Return a copy of every line in the data below that contains "four".

#####

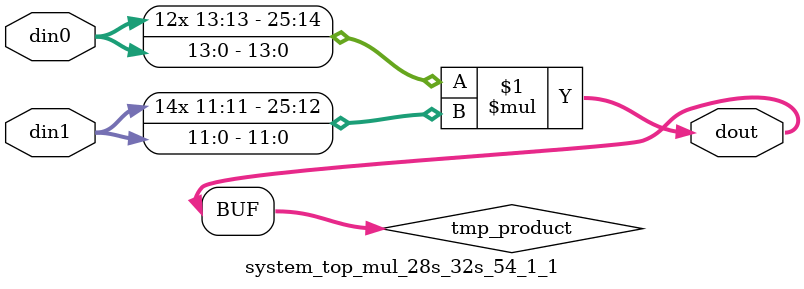
<source format=v>

`timescale 1 ns / 1 ps

 module system_top_mul_28s_32s_54_1_1(din0, din1, dout);
parameter ID = 1;
parameter NUM_STAGE = 0;
parameter din0_WIDTH = 14;
parameter din1_WIDTH = 12;
parameter dout_WIDTH = 26;

input [din0_WIDTH - 1 : 0] din0; 
input [din1_WIDTH - 1 : 0] din1; 
output [dout_WIDTH - 1 : 0] dout;

wire signed [dout_WIDTH - 1 : 0] tmp_product;



























assign tmp_product = $signed(din0) * $signed(din1);








assign dout = tmp_product;





















endmodule

</source>
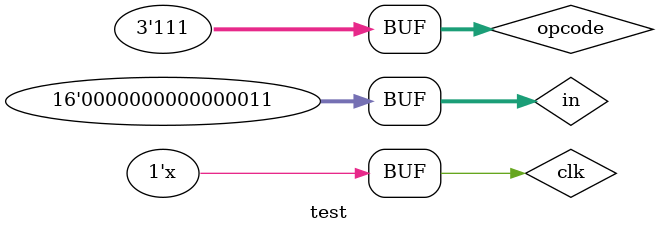
<source format=v>
module test ();
    reg clk;
    parameter mn = 16;
    wire overflow;
    reg [15:0] in;
    reg signed [2:0] opcode;
    wire [15:0] out;
    STACK_BASED_ALU #(.n(mn)) STACK_BASED_ALU_Test(clk, in, opcode, out, overflow);

    always begin
        #5 clk = ~clk;
    end
    
    initial begin
        clk = 0;
        opcode <= 3; in <= 5;
        #10 opcode <= 2; in <= 5;
        #10 opcode <= -2; in <= 3;
        #10 opcode <= -2; in <= 5;
        #10 opcode <= -4; in <= 3;
        #10 opcode <= -3; in <= 3;
        #10 opcode <= -1; in <= 3;
        #10 opcode <= -2; in <= 1;
        #10 opcode <= -2; in <= 2;
        #10 opcode <= -2; in <= 3;
        #10 opcode <= -2; in <= 4;
        #10 opcode <= -2; in <= 5;
        #10 opcode <= -4; in <= 3;
        #10 opcode <= -3; in <= 3;
        #10 opcode <= -1; in <= 3;
        #10 opcode <= -1; in <= 3;
        #10 opcode <= -1; in <= 3;
        #10 opcode <= -1; in <= 3;
        #10 opcode <= -1; in <= 3;
        #10 opcode <= -1; in <= 3;
        #10 opcode <= -1; in <= 3;
        #10 opcode <= -2; in <= 40;
        #10 opcode <= -2; in <= 30;
        #10 opcode <= -4; in <= 3;
        #10 opcode <= -3; in <= 3;
        #10 opcode <= -1; in <= 3;
        #10 opcode <= -2; in <= 300;
        #10 opcode <= -2; in <= 500;
        #10 opcode <= -4; in <= 3;
        #10 opcode <= -3; in <= 3;
        #10 opcode <= -1; in <= 3;
        #10 opcode <= -1; in <= 3;
    end

    initial begin
        $monitor("output: %d, overflow: %b", out, overflow);
    end
endmodule



</source>
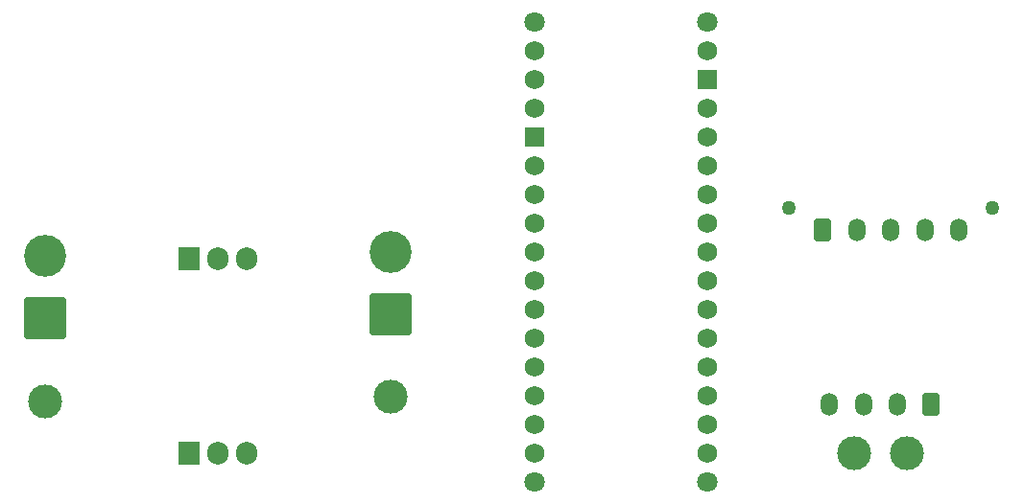
<source format=gbr>
%TF.GenerationSoftware,KiCad,Pcbnew,7.0.10*%
%TF.CreationDate,2024-02-15T22:29:50-05:00*%
%TF.ProjectId,heaterboard-2,68656174-6572-4626-9f61-72642d322e6b,2*%
%TF.SameCoordinates,Original*%
%TF.FileFunction,Soldermask,Bot*%
%TF.FilePolarity,Negative*%
%FSLAX46Y46*%
G04 Gerber Fmt 4.6, Leading zero omitted, Abs format (unit mm)*
G04 Created by KiCad (PCBNEW 7.0.10) date 2024-02-15 22:29:50*
%MOMM*%
%LPD*%
G01*
G04 APERTURE LIST*
G04 Aperture macros list*
%AMRoundRect*
0 Rectangle with rounded corners*
0 $1 Rounding radius*
0 $2 $3 $4 $5 $6 $7 $8 $9 X,Y pos of 4 corners*
0 Add a 4 corners polygon primitive as box body*
4,1,4,$2,$3,$4,$5,$6,$7,$8,$9,$2,$3,0*
0 Add four circle primitives for the rounded corners*
1,1,$1+$1,$2,$3*
1,1,$1+$1,$4,$5*
1,1,$1+$1,$6,$7*
1,1,$1+$1,$8,$9*
0 Add four rect primitives between the rounded corners*
20,1,$1+$1,$2,$3,$4,$5,0*
20,1,$1+$1,$4,$5,$6,$7,0*
20,1,$1+$1,$6,$7,$8,$9,0*
20,1,$1+$1,$8,$9,$2,$3,0*%
G04 Aperture macros list end*
%ADD10R,1.905000X2.000000*%
%ADD11O,1.905000X2.000000*%
%ADD12C,3.000000*%
%ADD13RoundRect,0.250002X1.599998X1.599998X-1.599998X1.599998X-1.599998X-1.599998X1.599998X-1.599998X0*%
%ADD14C,3.700000*%
%ADD15C,1.800000*%
%ADD16C,1.727200*%
%ADD17R,1.727200X1.727200*%
%ADD18C,1.270000*%
%ADD19RoundRect,0.250001X-0.499999X-0.759999X0.499999X-0.759999X0.499999X0.759999X-0.499999X0.759999X0*%
%ADD20O,1.500000X2.020000*%
%ADD21RoundRect,0.250001X0.499999X0.759999X-0.499999X0.759999X-0.499999X-0.759999X0.499999X-0.759999X0*%
G04 APERTURE END LIST*
D10*
%TO.C,Q1*%
X99060000Y-99060000D03*
D11*
X101600000Y-99060000D03*
X104140000Y-99060000D03*
%TD*%
D12*
%TO.C,J1*%
X86360000Y-94465000D03*
D13*
X86360000Y-87165000D03*
D14*
X86360000Y-81665000D03*
%TD*%
D10*
%TO.C,U1*%
X99060000Y-81845000D03*
D11*
X101600000Y-81845000D03*
X104140000Y-81845000D03*
%TD*%
D15*
%TO.C,A1*%
X129540000Y-60960000D03*
X129540000Y-101600000D03*
X144780000Y-60960000D03*
X144780000Y-101600000D03*
D16*
X144780000Y-96520000D03*
X144780000Y-71120000D03*
X144780000Y-91440000D03*
X144780000Y-88900000D03*
X144780000Y-86360000D03*
X144780000Y-83820000D03*
X144780000Y-81280000D03*
X144780000Y-78740000D03*
X144780000Y-76200000D03*
X144780000Y-73660000D03*
X144780000Y-93980000D03*
X129540000Y-66040000D03*
X129540000Y-63500000D03*
X129540000Y-73660000D03*
X129540000Y-76200000D03*
X129540000Y-78740000D03*
X129540000Y-81280000D03*
X129540000Y-83820000D03*
X129540000Y-86360000D03*
X129540000Y-88900000D03*
X129540000Y-91440000D03*
X129540000Y-93980000D03*
X129540000Y-96520000D03*
X129540000Y-99060000D03*
X144780000Y-99060000D03*
D17*
X129540000Y-71120000D03*
X144780000Y-66040000D03*
D16*
X129540000Y-68580000D03*
X144780000Y-68580000D03*
X144780000Y-63500000D03*
%TD*%
D18*
%TO.C,J4*%
X151940000Y-77415000D03*
X169940000Y-77415000D03*
D19*
X154940000Y-79375000D03*
D20*
X157940000Y-79375000D03*
X160940000Y-79375000D03*
X163940000Y-79375000D03*
X166940000Y-79375000D03*
%TD*%
D12*
%TO.C,J2*%
X116840000Y-94080000D03*
D13*
X116840000Y-86780000D03*
D14*
X116840000Y-81280000D03*
%TD*%
D12*
%TO.C,J3*%
X162370000Y-99060000D03*
X157670000Y-99060000D03*
D21*
X164520000Y-94740000D03*
D20*
X161520000Y-94740000D03*
X158520000Y-94740000D03*
X155520000Y-94740000D03*
%TD*%
M02*

</source>
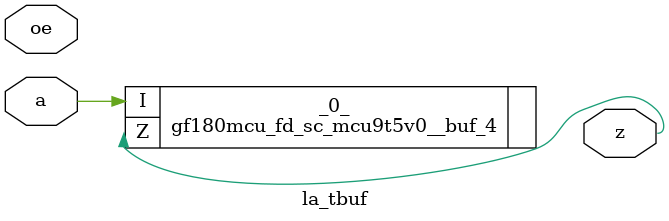
<source format=v>
/* Generated by Yosys 0.37 (git sha1 a5c7f69ed, clang 14.0.0-1ubuntu1.1 -fPIC -Os) */

module la_tbuf(a, oe, z);
  input a;
  wire a;
  input oe;
  wire oe;
  output z;
  wire z;
  gf180mcu_fd_sc_mcu9t5v0__buf_4 _0_ (
    .I(a),
    .Z(z)
  );
endmodule

</source>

#####

**Exercise result:**
0 Add four circle primitives for the rounded corners*
0 Add four rect primitives between the rounded corners*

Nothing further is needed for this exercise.